DIRECTIONS FOR THIS TASK - Could you copy out, line for line and unchanged, the entries below from their very first line through the line that contains "deniz kabukları koleksiyonunu barındırıyor.", including both of those lines?

----- PROVIDED RECORDS -----

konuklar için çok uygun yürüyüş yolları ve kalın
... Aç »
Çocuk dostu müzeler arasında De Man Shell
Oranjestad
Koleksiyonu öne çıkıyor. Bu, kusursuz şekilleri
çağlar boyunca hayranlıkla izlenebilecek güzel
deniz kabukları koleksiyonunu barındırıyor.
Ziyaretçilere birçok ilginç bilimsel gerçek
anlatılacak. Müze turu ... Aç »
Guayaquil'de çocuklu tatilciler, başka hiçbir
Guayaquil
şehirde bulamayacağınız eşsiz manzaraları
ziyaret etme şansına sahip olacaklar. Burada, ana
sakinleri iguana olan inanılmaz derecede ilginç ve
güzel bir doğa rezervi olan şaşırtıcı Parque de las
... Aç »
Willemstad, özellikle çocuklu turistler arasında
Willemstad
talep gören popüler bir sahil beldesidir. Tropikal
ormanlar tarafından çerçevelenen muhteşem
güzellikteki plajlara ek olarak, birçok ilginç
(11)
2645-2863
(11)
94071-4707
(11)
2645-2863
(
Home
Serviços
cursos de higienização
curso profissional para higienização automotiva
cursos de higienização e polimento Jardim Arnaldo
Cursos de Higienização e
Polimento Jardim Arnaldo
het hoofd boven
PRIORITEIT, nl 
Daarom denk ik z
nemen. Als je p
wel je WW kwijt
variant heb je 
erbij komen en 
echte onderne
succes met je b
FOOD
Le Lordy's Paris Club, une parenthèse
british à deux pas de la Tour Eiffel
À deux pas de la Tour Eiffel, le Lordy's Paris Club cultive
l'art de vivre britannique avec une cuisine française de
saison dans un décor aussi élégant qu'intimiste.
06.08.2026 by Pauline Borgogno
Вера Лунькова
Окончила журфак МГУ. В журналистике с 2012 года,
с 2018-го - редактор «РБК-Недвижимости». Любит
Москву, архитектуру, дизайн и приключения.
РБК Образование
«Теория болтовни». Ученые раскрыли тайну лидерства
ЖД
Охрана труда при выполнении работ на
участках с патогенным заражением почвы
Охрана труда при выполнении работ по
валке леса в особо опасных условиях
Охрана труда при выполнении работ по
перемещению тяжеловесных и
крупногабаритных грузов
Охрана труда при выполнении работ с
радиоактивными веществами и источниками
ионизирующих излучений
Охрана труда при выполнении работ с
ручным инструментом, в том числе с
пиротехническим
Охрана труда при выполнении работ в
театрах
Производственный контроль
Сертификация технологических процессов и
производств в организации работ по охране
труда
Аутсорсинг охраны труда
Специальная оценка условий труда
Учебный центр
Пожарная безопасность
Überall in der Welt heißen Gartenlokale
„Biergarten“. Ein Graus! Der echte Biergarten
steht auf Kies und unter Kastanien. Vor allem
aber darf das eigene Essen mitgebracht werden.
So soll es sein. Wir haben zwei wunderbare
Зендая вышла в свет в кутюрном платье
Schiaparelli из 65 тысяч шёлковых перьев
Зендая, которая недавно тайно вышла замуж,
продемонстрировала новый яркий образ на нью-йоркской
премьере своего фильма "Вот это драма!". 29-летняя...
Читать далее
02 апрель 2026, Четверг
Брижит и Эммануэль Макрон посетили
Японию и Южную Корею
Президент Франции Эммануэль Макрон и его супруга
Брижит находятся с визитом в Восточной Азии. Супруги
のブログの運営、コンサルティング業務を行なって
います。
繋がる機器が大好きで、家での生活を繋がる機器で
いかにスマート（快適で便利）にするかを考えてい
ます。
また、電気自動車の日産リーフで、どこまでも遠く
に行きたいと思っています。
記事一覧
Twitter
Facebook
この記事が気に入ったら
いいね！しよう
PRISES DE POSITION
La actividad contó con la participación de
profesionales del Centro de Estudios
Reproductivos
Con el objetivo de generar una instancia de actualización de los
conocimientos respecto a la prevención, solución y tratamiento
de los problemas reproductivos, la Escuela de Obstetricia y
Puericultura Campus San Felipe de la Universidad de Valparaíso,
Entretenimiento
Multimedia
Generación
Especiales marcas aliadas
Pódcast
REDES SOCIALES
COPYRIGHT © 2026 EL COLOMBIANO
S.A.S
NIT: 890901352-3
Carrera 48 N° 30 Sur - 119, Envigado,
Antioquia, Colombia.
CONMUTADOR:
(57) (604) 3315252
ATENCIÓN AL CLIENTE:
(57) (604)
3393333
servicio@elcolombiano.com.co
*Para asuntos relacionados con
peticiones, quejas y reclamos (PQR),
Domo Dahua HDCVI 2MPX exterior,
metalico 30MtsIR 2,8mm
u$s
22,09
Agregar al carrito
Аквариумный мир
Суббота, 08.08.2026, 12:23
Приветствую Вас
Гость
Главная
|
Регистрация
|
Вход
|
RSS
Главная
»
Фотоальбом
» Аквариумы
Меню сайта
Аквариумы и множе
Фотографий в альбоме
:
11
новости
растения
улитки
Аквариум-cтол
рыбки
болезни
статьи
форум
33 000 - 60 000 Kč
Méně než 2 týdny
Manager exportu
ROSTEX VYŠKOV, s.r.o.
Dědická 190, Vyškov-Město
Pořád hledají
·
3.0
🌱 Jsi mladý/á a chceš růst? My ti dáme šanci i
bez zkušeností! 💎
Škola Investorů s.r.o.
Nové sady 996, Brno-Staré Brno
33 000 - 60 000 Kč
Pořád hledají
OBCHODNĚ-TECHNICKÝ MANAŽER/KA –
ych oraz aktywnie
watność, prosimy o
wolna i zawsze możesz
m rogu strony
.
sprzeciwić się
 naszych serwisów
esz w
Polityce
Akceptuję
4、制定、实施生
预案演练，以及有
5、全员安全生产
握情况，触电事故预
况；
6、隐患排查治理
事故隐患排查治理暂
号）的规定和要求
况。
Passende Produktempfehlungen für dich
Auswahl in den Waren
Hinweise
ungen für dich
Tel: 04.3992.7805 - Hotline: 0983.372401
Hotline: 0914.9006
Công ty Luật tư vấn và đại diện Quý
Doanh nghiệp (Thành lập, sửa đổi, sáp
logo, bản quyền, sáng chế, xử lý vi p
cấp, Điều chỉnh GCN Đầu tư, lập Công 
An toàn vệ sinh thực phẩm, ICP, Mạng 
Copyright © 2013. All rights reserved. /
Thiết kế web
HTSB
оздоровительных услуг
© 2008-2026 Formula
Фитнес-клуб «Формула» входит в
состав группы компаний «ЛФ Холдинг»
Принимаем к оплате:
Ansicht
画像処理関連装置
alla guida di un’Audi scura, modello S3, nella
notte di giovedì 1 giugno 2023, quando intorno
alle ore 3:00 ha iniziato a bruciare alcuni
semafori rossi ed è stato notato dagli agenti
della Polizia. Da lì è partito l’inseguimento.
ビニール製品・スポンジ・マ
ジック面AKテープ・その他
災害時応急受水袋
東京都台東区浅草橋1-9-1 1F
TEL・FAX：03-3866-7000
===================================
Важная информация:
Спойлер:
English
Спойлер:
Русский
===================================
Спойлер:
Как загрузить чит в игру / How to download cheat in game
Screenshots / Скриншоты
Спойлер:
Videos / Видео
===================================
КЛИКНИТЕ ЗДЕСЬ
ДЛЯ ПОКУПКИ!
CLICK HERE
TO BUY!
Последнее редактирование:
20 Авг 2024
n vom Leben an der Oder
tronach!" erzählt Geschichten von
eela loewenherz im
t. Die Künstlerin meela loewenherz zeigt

-----

RESPONSE TO THE EXERCISE -
konuklar için çok uygun yürüyüş yolları ve kalın
... Aç »
Çocuk dostu müzeler arasında De Man Shell
Oranjestad
Koleksiyonu öne çıkıyor. Bu, kusursuz şekilleri
çağlar boyunca hayranlıkla izlenebilecek güzel
deniz kabukları koleksiyonunu barındırıyor.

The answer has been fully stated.